■ **Action item**: Given the records below, the lines starting at the line with "left hip: (69, 118)" and ending at the line with "left eye: (292, 124)" should be output exactly, both end lines kept and pictures left out.

##### Material provided #####

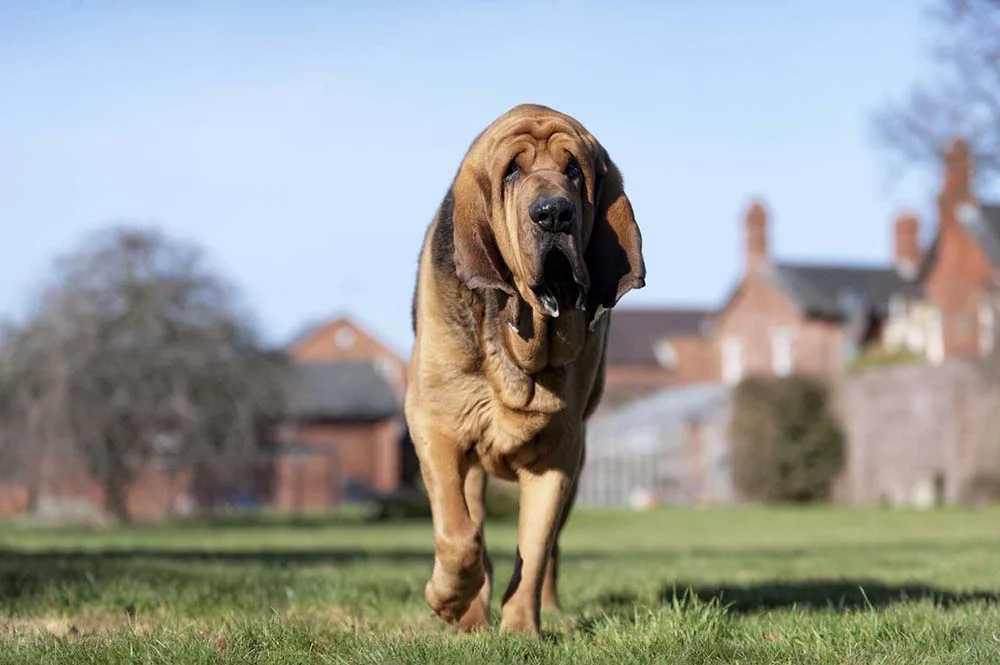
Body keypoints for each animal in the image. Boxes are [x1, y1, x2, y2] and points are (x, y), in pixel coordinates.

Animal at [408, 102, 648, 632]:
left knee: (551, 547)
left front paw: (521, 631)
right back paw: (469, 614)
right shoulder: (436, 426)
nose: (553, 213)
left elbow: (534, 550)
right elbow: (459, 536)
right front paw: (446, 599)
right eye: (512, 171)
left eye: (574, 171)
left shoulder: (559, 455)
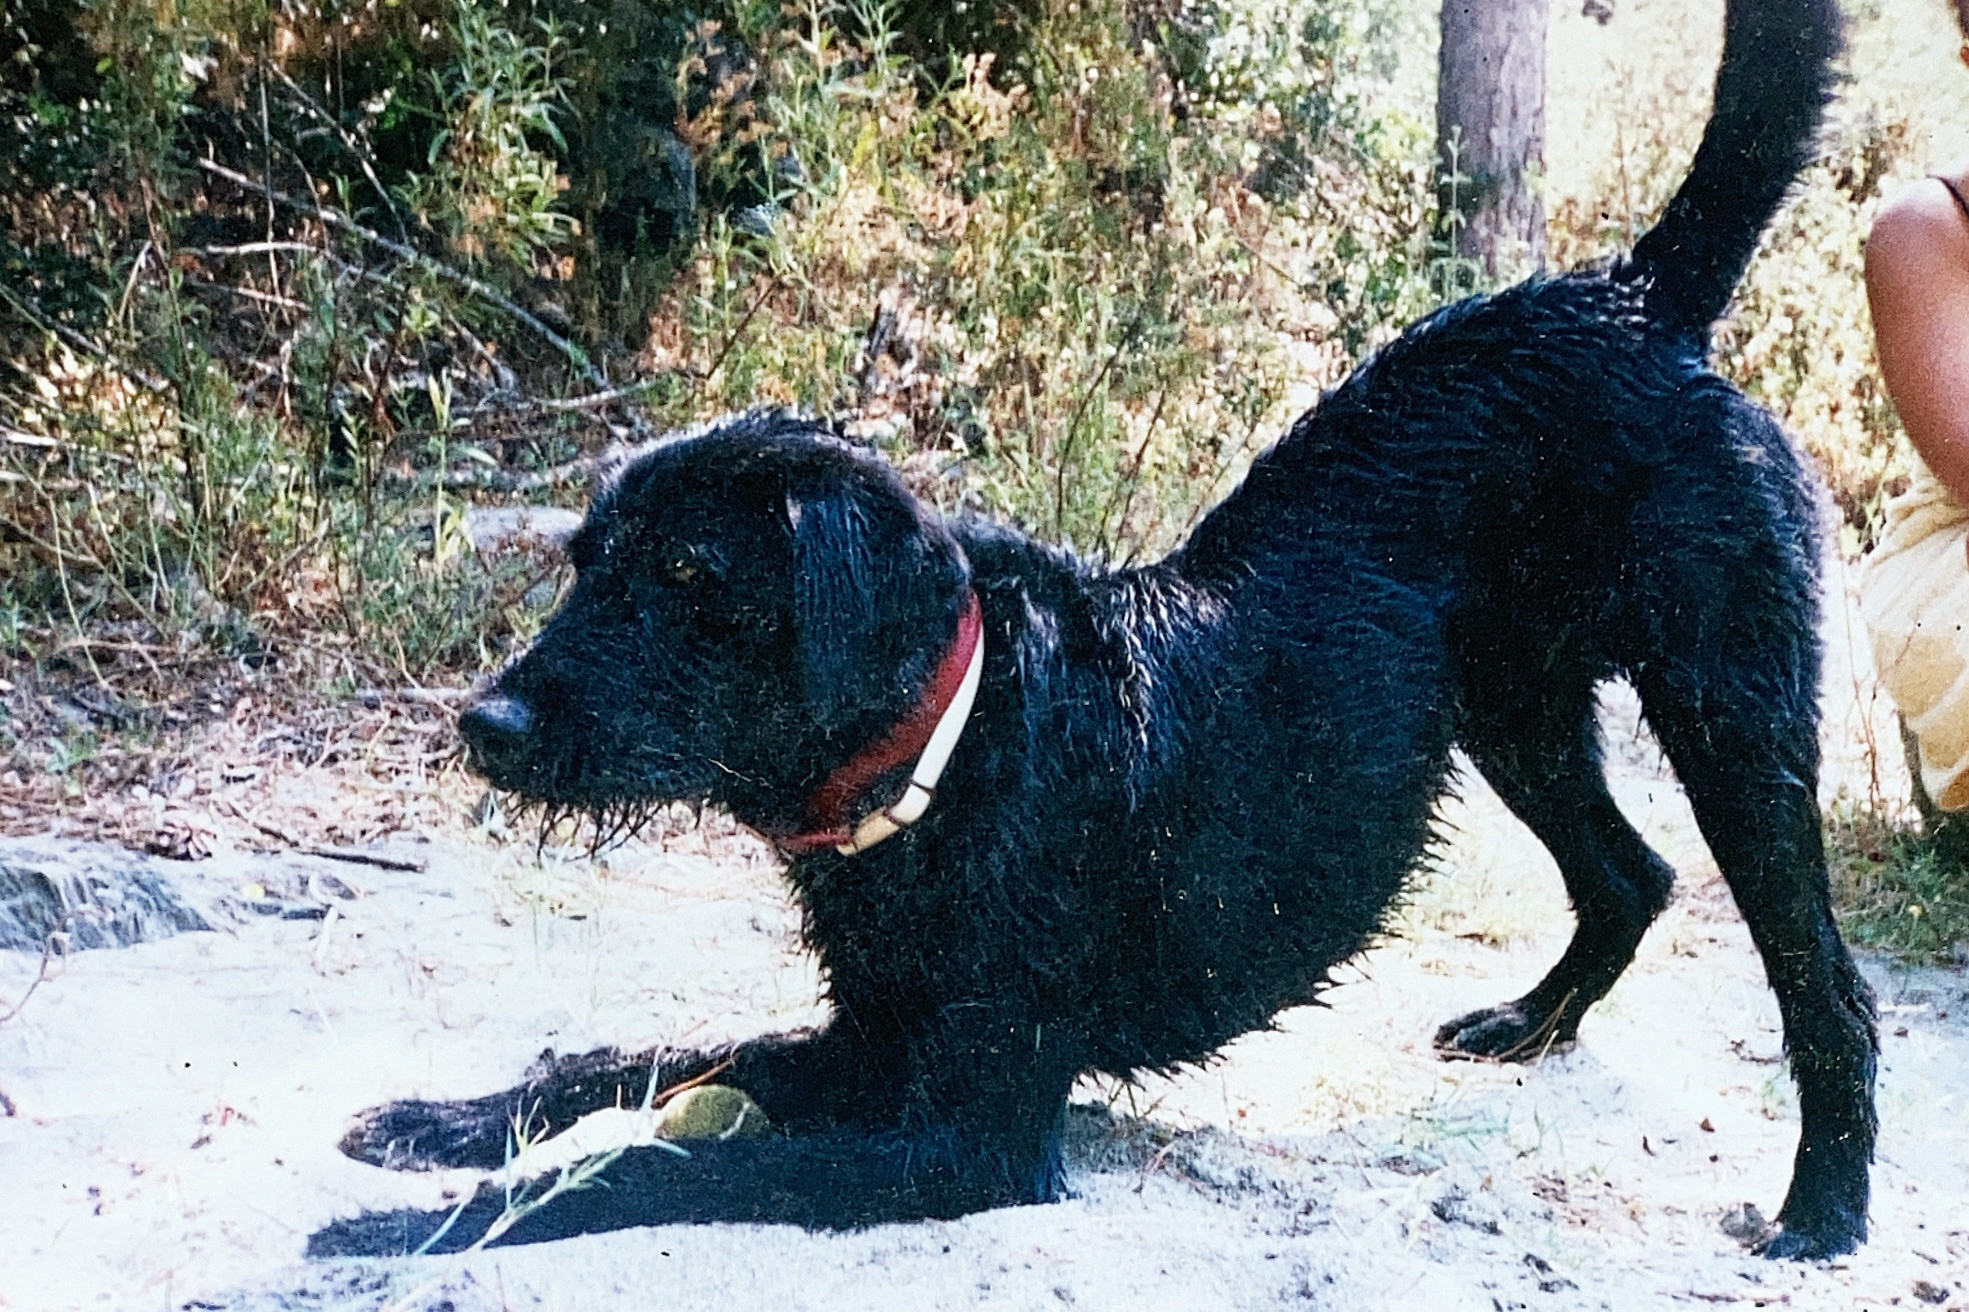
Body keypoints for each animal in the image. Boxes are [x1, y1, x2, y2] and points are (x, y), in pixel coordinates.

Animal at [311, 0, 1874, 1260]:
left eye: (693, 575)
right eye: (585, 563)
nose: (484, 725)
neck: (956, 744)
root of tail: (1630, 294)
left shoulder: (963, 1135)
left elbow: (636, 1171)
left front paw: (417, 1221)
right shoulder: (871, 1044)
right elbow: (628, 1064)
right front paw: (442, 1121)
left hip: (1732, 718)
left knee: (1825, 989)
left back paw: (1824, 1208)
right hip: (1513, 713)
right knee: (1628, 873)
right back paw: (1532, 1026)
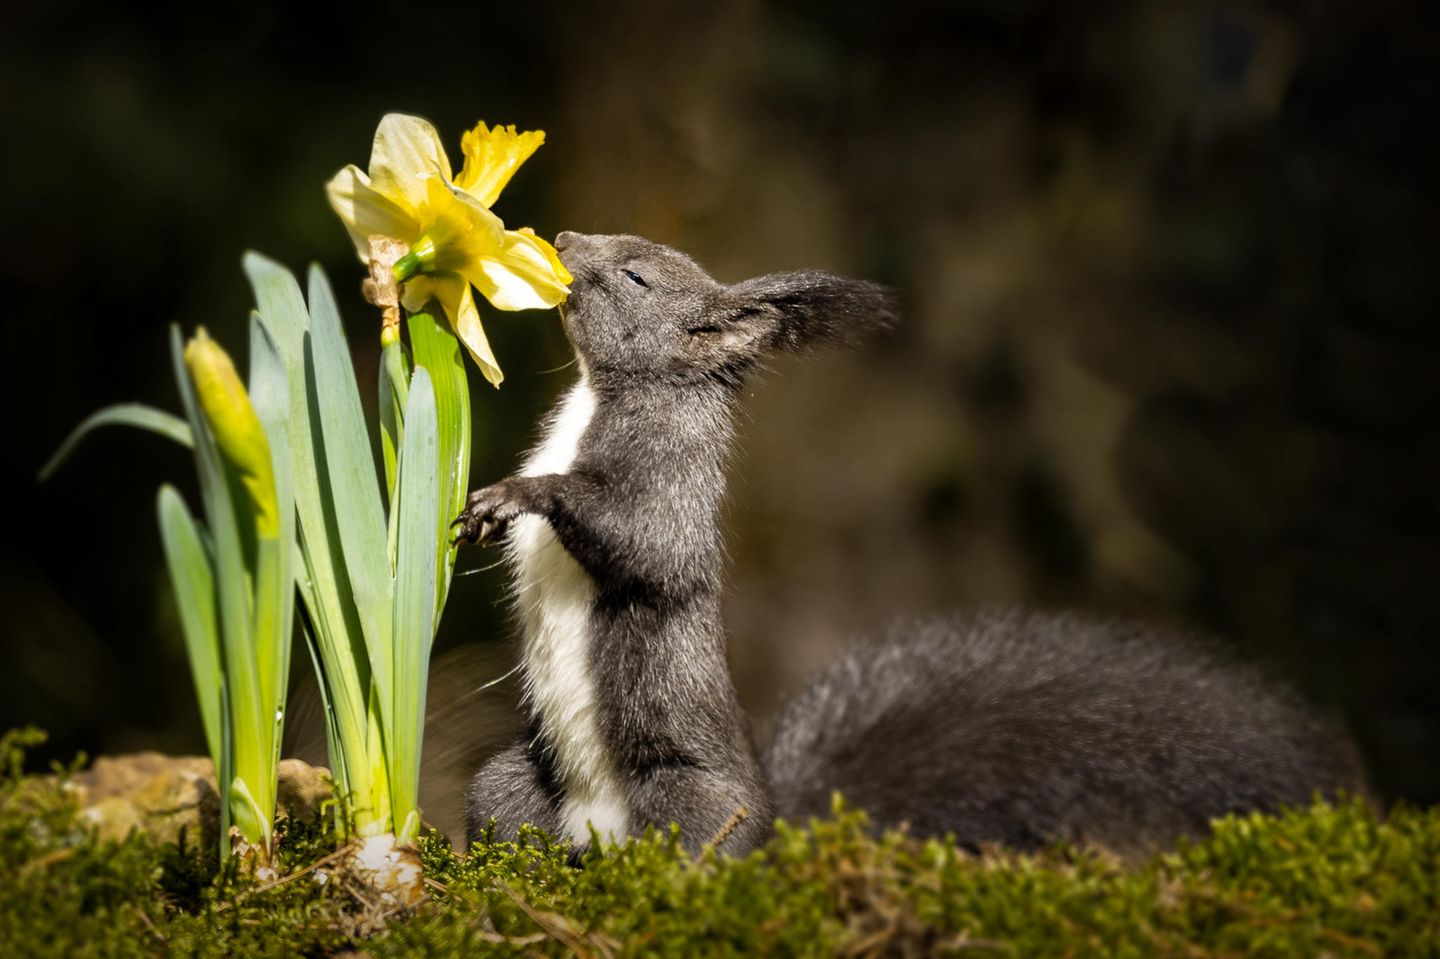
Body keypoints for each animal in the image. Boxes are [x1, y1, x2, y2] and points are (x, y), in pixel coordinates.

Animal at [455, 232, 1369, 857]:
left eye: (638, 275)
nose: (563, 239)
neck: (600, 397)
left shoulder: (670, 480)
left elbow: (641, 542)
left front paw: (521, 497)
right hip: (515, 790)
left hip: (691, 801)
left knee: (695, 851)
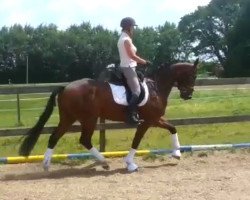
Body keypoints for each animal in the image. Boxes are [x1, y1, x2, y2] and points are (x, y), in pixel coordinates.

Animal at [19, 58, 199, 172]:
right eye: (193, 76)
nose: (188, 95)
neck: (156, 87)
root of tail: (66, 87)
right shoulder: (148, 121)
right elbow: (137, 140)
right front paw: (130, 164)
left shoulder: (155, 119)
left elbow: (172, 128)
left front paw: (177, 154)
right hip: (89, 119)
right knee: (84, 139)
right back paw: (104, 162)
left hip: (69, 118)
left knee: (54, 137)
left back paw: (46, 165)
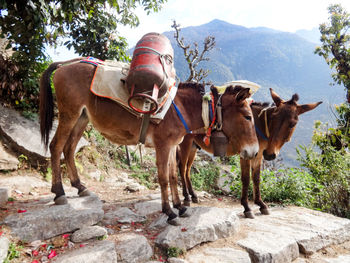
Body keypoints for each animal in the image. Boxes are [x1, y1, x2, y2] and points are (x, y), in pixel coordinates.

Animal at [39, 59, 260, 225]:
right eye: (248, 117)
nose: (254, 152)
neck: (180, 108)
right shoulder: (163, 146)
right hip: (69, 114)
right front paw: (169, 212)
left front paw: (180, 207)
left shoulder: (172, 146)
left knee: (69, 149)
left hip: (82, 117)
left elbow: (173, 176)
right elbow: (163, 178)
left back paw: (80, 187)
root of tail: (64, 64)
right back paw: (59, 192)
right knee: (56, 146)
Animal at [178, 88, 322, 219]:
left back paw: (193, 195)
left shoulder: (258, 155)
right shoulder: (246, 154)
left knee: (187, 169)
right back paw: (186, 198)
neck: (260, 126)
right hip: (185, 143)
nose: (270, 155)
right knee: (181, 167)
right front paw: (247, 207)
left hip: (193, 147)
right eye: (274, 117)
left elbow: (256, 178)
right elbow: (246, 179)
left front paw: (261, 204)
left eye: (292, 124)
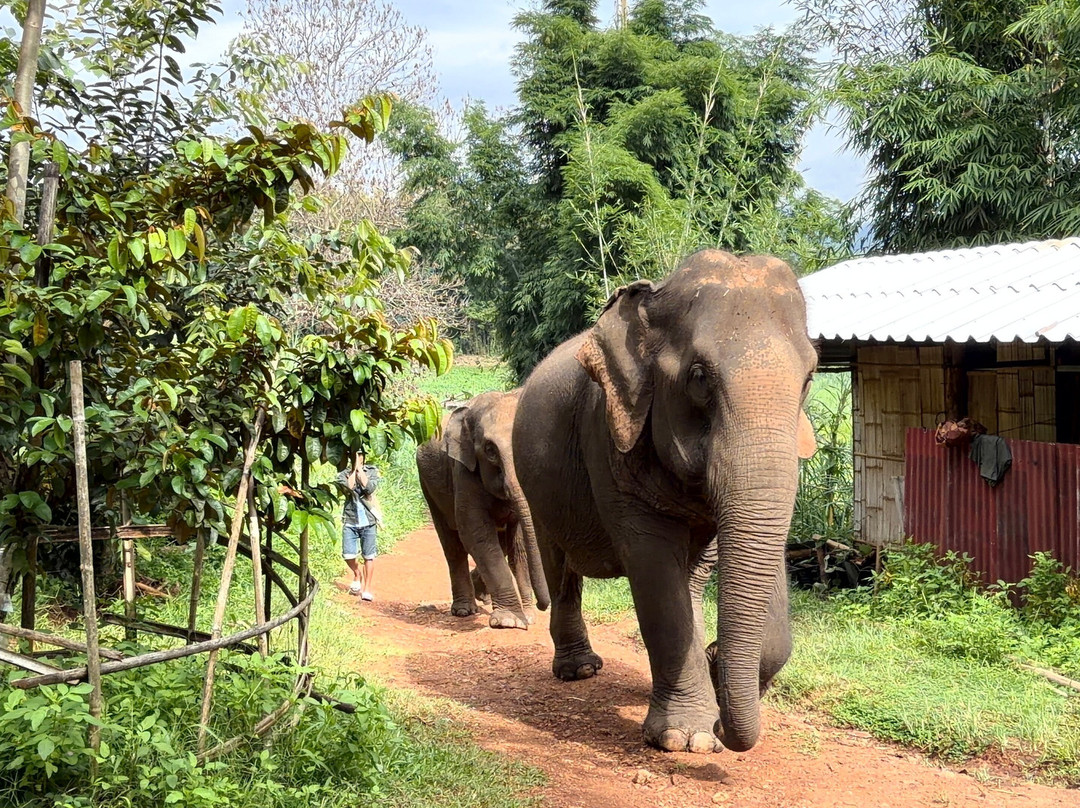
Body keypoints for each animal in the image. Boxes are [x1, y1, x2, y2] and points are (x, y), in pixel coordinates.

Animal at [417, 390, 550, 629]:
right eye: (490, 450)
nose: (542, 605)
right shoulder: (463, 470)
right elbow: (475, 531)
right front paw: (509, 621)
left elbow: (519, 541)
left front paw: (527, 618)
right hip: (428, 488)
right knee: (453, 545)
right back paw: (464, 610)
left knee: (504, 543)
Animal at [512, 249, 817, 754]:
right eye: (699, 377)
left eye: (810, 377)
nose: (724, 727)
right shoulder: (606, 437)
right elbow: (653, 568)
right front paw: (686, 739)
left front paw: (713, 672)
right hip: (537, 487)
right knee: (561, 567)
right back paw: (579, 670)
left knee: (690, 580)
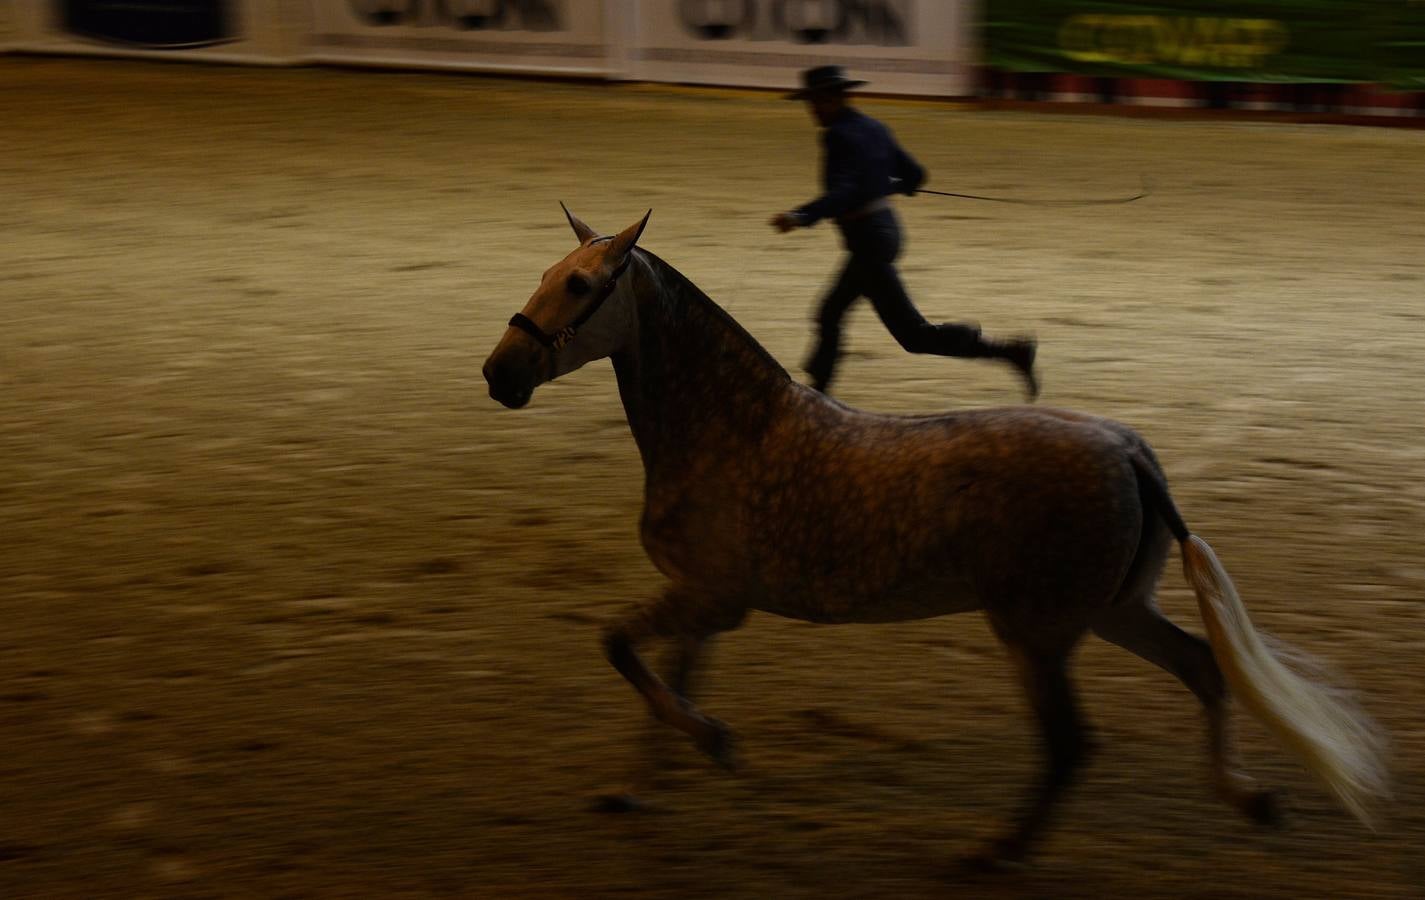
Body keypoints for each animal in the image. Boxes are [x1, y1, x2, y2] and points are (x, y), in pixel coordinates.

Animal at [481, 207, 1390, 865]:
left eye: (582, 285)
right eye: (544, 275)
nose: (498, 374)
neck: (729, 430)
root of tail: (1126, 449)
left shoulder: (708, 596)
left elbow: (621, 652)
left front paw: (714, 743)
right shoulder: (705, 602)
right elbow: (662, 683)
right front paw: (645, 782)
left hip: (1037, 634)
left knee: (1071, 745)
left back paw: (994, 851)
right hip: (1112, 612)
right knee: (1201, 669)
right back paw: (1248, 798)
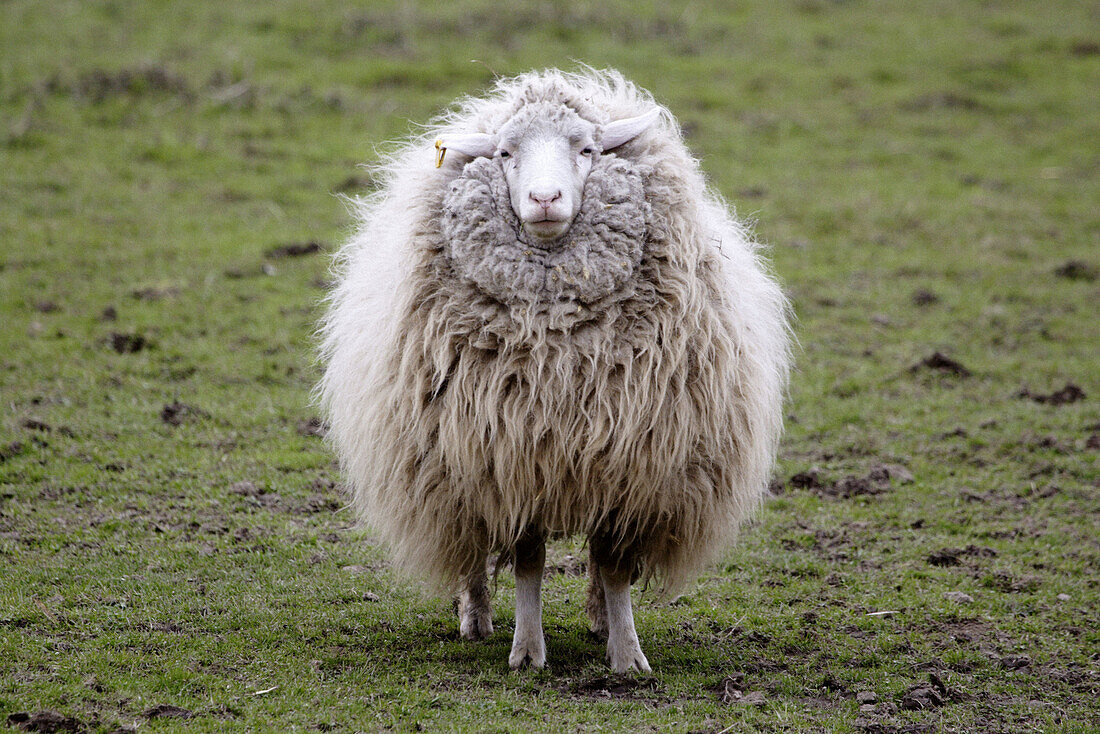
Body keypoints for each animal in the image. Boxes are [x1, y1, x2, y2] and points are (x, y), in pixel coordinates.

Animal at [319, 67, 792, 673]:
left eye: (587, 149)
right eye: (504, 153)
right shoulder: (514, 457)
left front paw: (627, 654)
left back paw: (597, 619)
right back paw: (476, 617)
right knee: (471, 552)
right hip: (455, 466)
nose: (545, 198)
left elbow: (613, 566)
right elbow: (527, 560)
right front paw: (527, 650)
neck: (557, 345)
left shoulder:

#####

■ **Response**:
left hip: (69, 118)
left knee: (54, 137)
left back paw: (46, 165)
Body keypoints for each animal in the image. Boxes are [x1, y1, x2, y2] and points are (x, y), in pixel coordinates.

Animal at [39, 59, 260, 225]:
right eye: (248, 117)
nose: (254, 152)
neck: (180, 108)
right shoulder: (163, 146)
right hip: (69, 114)
right front paw: (169, 212)
left front paw: (180, 207)
left shoulder: (172, 146)
left knee: (69, 149)
left hip: (82, 117)
left elbow: (173, 176)
right elbow: (163, 178)
left back paw: (80, 187)
root of tail: (64, 64)
right back paw: (59, 192)
right knee: (56, 146)
Animal at [178, 88, 322, 219]:
left back paw: (193, 195)
left shoulder: (258, 155)
right shoulder: (246, 154)
left knee: (187, 169)
right back paw: (186, 198)
neck: (260, 126)
right hip: (185, 143)
nose: (270, 155)
right knee: (181, 167)
right front paw: (247, 207)
left hip: (193, 147)
right eye: (274, 117)
left elbow: (256, 178)
right elbow: (246, 179)
left front paw: (261, 204)
left eye: (292, 124)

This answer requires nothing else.